Emma è una persona pratica e concreta anche per quanto riguarda il mondo che la circonda: «Gli artisti devono parlare di politica? Assolutamente sì, io lo faccio. La politica deve essere di tutti: deve esserci dialogo, e se ne deve parlare nelle canzoni, a casa, con gli amici. Sempre con rispetto».
Non è facile, però, convivere con questo Nuovospaziotempo che Emma Nolde racconta nel suo ultimo album, nel quale tutto si vive velocemente: «Far collimare i ritmi della scrittura con quelli delle mie giornate è davvero complicato. È sempre più difficile dare spazio alla profondità. Questo mi fa pensare a quanto scrive Antoine de Saint-Exupéry ne Il Piccolo Principe: “È il tempo che hai perduto per la tua rosa che ha fatto la tua rosa così importante”. Ecco, per me la musica è l’unico rimedio a questa velocità che ci travolge. Non posso rinunciare alle ore che dedico alla musica, e per questo a volte ne tolgo agli amici, agli affetti. Ma per me la musica è una cura. E le cure, le medicine, non sono sempre buone: a volte non riesci a buttarle giù, ma alla fine ti fanno stare meglio».
Nei suoi testi Emma parla spesso della necessità di rallentare, di autenticità e di sincerità nelle relazioni, anche e soprattutto nella relazione con se stessi: «Oltre ad essere una mia esigenza personale, penso che in generale la mia generazione senta profondamente lo stress e lo scollegamento da una vita troppo frenetica, performante e quindi superficiale. Noi ventenni non abbiamo mai avuto un momento davvero spensierato, come invece è accaduto alle generazioni passate: io ho ricevuto il mio primo telefono a 12 anni. I social, poi, accendono il confronto con gli altri. Io non ho fame di successo ma, a causa della connessione continua, è più facile sentirsi addosso il peso del mondo. La sfida è più che altro con me stessa: da sempre ho scelto, nella mia carriera, di percorrere la stradina di campagna invece che l’autostrada. Il mio percorso, quindi, è un po’ più lento, ma la crescita è costante».
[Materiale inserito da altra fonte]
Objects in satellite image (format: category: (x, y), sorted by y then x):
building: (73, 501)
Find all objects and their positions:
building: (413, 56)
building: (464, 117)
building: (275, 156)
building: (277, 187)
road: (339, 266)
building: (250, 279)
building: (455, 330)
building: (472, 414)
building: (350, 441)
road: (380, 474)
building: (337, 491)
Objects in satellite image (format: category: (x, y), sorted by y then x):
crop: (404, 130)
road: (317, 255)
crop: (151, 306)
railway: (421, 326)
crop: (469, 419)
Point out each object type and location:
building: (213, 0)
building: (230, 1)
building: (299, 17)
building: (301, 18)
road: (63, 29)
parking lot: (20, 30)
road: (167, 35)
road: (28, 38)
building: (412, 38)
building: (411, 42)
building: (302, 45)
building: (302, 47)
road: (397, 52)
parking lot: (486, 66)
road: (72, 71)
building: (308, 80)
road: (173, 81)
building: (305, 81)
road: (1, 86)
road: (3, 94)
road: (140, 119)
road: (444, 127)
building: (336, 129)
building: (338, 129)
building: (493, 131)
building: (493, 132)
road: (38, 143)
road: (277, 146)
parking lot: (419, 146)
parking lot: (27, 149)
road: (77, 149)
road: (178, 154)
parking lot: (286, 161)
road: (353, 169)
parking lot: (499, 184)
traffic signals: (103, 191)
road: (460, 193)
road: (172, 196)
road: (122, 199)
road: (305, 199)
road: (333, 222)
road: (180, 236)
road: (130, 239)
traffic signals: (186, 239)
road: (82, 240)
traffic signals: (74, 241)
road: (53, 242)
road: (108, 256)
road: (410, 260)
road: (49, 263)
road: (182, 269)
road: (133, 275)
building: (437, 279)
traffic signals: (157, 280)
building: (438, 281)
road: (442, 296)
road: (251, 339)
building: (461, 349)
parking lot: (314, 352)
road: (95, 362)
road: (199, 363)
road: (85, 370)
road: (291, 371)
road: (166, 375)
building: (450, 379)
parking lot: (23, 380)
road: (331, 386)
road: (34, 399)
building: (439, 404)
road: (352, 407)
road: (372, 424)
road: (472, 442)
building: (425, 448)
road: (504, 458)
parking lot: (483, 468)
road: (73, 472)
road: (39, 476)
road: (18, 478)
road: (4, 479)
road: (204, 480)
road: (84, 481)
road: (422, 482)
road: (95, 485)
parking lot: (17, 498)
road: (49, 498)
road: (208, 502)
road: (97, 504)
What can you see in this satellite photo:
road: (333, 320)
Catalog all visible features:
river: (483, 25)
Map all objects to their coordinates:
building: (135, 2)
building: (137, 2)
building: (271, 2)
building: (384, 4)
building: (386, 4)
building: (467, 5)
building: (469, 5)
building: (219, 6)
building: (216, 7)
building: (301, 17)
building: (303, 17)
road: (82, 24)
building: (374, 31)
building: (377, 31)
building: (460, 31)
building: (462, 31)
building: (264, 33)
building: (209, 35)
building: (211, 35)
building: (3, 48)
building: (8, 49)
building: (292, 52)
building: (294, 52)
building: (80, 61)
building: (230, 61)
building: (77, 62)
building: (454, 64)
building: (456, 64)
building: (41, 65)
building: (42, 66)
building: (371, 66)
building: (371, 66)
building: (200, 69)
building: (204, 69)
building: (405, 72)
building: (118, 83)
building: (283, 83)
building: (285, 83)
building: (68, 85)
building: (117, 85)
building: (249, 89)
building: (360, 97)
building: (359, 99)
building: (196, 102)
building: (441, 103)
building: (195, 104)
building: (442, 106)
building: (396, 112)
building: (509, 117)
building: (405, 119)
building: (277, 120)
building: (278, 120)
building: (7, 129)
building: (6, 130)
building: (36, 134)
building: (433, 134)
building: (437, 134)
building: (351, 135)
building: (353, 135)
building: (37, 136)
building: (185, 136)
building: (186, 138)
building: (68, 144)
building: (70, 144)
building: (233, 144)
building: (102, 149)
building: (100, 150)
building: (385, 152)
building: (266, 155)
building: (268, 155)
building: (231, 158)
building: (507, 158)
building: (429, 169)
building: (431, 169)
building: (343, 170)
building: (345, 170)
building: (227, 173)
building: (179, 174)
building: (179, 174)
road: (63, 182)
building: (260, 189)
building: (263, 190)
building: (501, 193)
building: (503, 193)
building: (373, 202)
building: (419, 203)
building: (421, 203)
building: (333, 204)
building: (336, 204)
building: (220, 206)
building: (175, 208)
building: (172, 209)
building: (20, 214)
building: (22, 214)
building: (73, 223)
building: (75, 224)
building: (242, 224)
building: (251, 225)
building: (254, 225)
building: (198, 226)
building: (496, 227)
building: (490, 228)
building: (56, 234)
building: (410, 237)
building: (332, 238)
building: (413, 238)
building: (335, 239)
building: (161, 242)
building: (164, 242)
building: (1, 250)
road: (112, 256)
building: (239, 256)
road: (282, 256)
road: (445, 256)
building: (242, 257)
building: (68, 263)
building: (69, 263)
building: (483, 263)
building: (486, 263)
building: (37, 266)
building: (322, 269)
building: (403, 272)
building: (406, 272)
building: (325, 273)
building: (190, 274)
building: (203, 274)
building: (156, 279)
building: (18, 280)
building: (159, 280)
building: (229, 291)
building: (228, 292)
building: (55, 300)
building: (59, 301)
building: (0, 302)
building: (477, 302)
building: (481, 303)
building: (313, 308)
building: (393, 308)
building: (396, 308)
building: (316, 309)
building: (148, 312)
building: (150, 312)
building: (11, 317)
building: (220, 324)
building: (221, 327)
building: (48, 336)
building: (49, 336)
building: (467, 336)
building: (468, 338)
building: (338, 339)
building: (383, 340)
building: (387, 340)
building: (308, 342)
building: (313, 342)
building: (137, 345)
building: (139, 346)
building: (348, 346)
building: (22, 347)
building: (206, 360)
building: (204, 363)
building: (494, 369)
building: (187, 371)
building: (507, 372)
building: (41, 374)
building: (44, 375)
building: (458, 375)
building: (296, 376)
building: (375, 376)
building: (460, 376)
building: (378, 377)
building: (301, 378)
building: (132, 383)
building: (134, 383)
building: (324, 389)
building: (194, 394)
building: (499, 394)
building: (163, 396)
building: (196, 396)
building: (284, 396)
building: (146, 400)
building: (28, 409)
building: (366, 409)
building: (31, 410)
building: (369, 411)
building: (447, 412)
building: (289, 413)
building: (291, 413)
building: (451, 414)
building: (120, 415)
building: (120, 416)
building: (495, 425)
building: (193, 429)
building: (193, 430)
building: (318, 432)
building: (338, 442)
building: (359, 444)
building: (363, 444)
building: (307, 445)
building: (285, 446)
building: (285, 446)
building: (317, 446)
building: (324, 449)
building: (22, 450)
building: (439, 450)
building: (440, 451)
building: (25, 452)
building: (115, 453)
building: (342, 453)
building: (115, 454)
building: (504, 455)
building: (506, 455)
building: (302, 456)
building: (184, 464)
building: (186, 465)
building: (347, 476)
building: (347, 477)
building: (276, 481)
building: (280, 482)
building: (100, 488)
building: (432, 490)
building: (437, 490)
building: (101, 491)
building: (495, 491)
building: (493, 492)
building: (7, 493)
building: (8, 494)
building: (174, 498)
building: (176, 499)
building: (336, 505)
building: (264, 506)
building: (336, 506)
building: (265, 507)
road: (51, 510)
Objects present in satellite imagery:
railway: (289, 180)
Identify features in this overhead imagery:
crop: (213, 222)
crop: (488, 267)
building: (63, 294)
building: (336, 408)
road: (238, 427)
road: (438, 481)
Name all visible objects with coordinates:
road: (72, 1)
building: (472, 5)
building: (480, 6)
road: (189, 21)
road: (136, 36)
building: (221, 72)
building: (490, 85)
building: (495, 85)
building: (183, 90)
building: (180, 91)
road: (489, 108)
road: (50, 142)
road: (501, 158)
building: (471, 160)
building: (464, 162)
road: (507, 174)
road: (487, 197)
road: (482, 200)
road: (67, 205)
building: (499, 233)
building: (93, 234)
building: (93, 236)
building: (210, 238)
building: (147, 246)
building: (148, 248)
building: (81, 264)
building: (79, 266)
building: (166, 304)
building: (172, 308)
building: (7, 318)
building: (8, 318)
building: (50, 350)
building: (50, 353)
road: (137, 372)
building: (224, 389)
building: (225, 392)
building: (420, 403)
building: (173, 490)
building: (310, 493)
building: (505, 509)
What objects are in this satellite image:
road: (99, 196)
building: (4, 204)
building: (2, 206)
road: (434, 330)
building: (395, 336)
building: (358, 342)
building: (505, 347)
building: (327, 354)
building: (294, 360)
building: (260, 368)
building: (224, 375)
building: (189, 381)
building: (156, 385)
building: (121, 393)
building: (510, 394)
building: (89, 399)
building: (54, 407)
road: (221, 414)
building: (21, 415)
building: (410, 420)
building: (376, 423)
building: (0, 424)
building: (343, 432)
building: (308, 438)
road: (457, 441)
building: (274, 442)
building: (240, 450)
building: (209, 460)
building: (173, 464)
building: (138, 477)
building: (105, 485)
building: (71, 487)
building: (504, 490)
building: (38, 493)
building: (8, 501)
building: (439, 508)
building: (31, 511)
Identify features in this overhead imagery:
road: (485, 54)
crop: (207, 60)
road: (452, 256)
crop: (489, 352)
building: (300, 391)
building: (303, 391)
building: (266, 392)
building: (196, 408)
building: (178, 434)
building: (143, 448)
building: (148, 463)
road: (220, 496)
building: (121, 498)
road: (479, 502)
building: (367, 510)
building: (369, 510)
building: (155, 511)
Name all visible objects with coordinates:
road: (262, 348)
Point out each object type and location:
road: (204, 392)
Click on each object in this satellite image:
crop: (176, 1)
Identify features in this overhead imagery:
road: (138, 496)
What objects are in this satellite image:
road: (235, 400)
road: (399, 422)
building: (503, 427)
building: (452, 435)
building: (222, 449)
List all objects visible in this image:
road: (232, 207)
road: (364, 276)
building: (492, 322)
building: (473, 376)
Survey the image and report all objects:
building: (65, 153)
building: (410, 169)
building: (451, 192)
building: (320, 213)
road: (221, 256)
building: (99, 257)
E i risultati di una scelta basata sulla lentezza e sull’attesa si vedono: anche quest’anno Emma Nolde è entrata nella cinquina delle Targhe Tenco: lo scorso anno è stata finalista nella cinquina come Miglior album in assoluto con il suo Nuovospaziotempo, ma soprattutto ha inaugurato l’edizione 2025 con la sua personale reinterpretazione di Lontano, lontano di Luigi Tenco, brano che da tradizione dà inizio alla rassegna dedicata alla canzone d’autore.
Quest’anno Emma è finalista con Quello che deve essere sarà come Migliore canzone singola: il brano è una riflessione lucida di chi, attraversando i propri vent’anni, si interroga su quale traiettoria voler dare alla propria vita, scansando l’inganno di dover fare per sempre fede a quelle idee che col tempo abbiamo elevato ad assiomi assoluti.
Lunedì 22 luglio Emma Nolde sarà a Genova: porterà il suo tour estivo al Balena Festival, sul palco dell'Arena del Mare del Porto Antico: «È la mia seconda volta al Balena. Genova mi piace, è una di quelle città dove vorrei andare in vacanza, mi dà quella sensazione di città estera da visitare. Mi fa pensare al fascino de Le città invisibili di Italo Calvino».